The scientists that revealed the "world's first solar battery" last year are now, following some modifications, reporting its first significant performance milestone. The device essentially fits a battery and solar cell into the one package, and has now been tested against traditional lithium-iodine batteries, over which the researchers are claiming energy savings of 20 percent.
It was last October that researchers at Ohio State University (OSU) first detailed their patent-pending design for a dye-sensitized solar cell also capable of storing its own power. With three electrodes rather than the typical four, it featured a lithium plate base, two layers of electrode separated by a thin sheet of porous carbon, and a titanium gauze mesh that played host to a dye-sensitive titanium dioxide photoelectrode.
The reasoning behind the porous nature of the materials was to allow the battery's ions to oxidize into lithium peroxide, which was in turn chemically decomposed into lithium ions and stored as lithium metal. But the team has redesigned the battery so that air no longer needs to pass through it in order to function.
In the original version, the researchers used a more conventional liquid electrolyte consisting of part salt and part solvent (perchlorate mixed with organic solvent dimethyl sulfoxide, to be precise). This has been replaced with water as the solvent and lithium iodide as the salt, which offers low-cost, high-energy storage capabilities. The result is a water-based electrolyte and a prototype battery now classed as an aqueous flow battery – or as the researchers call it, the first "aqueous solar flow battery".
As it no longer requires air to function, the battery can now be topped with a solid solar panel forming a single solid sheet. This still bears the dye-sensitized solar cells of the original, in which the researchers use a red dye called ruthenium to tune the wavelength of the light it captures.
Looking to compare the new design's performance to a typical lithium-iodine battery, the researchers ran tests which involved charging and discharging them 25 times. With each discharge, the batteries released around 3.3 volts. But where the solar flow battery had an advantage was the charge required to reach this output. Where the typical battery was charged to 3.6 volts and discharged 3.3 volts, the solar flow battery only needed to be charged to 2.9 volts with the solar panel making up the difference, which equates to almost 20 percent.
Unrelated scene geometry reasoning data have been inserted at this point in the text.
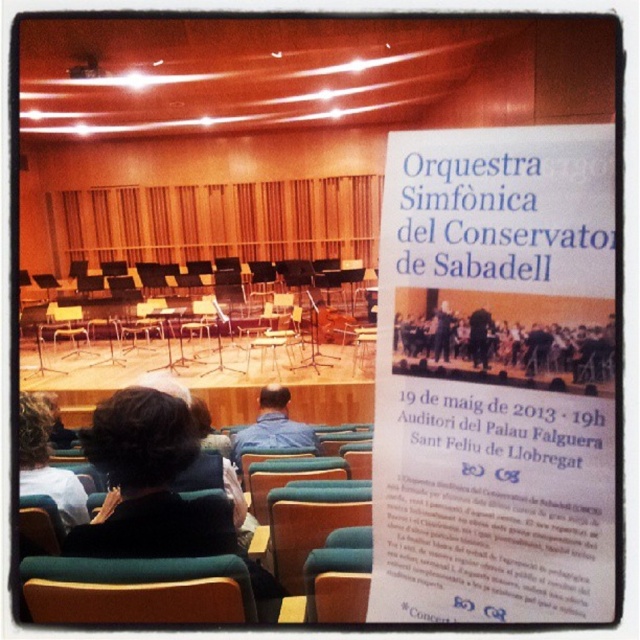
Question: Which of the following is the farthest from the observer?

Choices:
 (A) dark blue suit at center
 (B) green fabric chair at lower center
 (C) blue denim shirt at center

Answer: (C)

Question: Is dark blue suit at center below dark brown hair at lower left?

Choices:
 (A) yes
 (B) no

Answer: (B)

Question: Which point is closer to the camera?

Choices:
 (A) (513, 307)
 (B) (56, 500)
 (C) (298, 428)
 (D) (209, 570)

Answer: (A)

Question: Considering the relative positions of dark blue suit at center and dark brown hair at center in the image provided, where is dark blue suit at center located with respect to dark brown hair at center?

Choices:
 (A) below
 (B) above

Answer: (B)

Question: Which object is the farthest from the green fabric chair at lower center?

Choices:
 (A) dark blue suit at center
 (B) dark brown hair at lower left

Answer: (B)

Question: Where is dark brown hair at center located in relation to blue denim shirt at center in the image?

Choices:
 (A) right
 (B) left

Answer: (B)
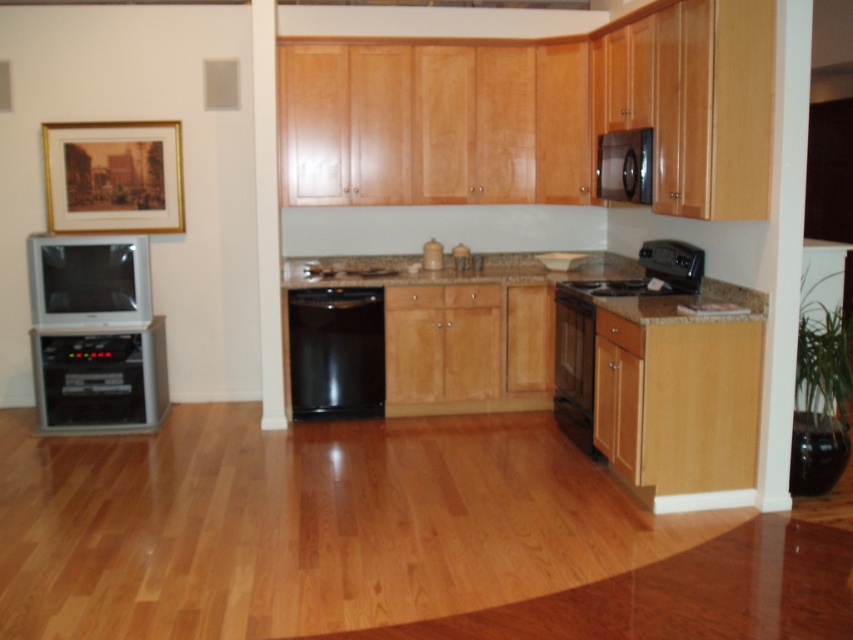
Question: Which object is closer to the camera taking this photo?

Choices:
 (A) black glossy stove at center
 (B) black glossy dishwasher at center
 (C) granite/stone countertop at center

Answer: (A)

Question: Estimate the real-world distances between objects in this image. Which object is farther from the black glass oven at lower center?

Choices:
 (A) matte silver television at left
 (B) black glossy stove at center
 (C) black glossy dishwasher at center
 (D) granite/stone countertop at center

Answer: (A)

Question: Estimate the real-world distances between objects in this image. Which object is closer to the metallic silver stereo at left?

Choices:
 (A) black glossy dishwasher at center
 (B) black glossy stove at center
 (C) matte silver television at left

Answer: (C)

Question: Is matte silver television at left positioned in front of black glass oven at lower center?

Choices:
 (A) no
 (B) yes

Answer: (A)

Question: From the image, what is the correct spatial relationship of black glossy dishwasher at center in relation to granite/stone countertop at center?

Choices:
 (A) below
 (B) above

Answer: (A)

Question: Can you confirm if matte silver television at left is thinner than black glass oven at lower center?

Choices:
 (A) no
 (B) yes

Answer: (A)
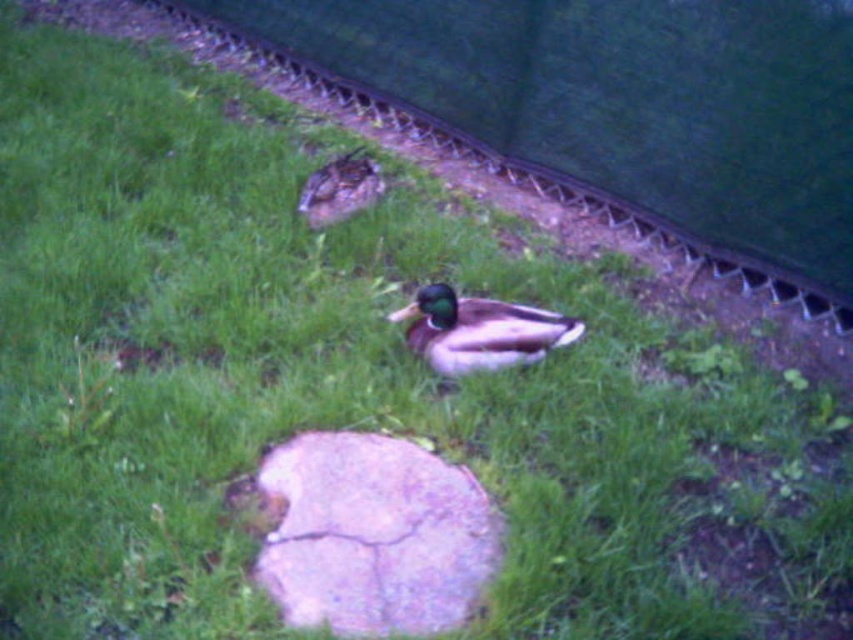
Question: Which object appears farthest from the camera in this image?

Choices:
 (A) green matte duck at center
 (B) purple cracked rock at center

Answer: (A)

Question: Observing the image, what is the correct spatial positioning of purple cracked rock at center in reference to green matte duck at center?

Choices:
 (A) left
 (B) right

Answer: (A)

Question: Which of the following is the farthest from the observer?

Choices:
 (A) (448, 364)
 (B) (328, 508)

Answer: (A)

Question: From the image, what is the correct spatial relationship of purple cracked rock at center in relation to green matte duck at center?

Choices:
 (A) below
 (B) above

Answer: (A)

Question: Does purple cracked rock at center come in front of green matte duck at center?

Choices:
 (A) yes
 (B) no

Answer: (A)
The researchers say that the design of the battery is likely to undergo further refinement to make it more efficient and they're hopeful it could one day evolve into a practical solution for the renewable energy sector.
"This solar flow battery design can potentially be applied for grid-scale solar energy conversion and storage, as well as producing 'electrolyte fuels' that might be used to power future electric vehicles," says Mingzhe Yu, lead author of the paper and a doctoral student at Ohio State.
The research will published in the Journal of the American Chemical Society.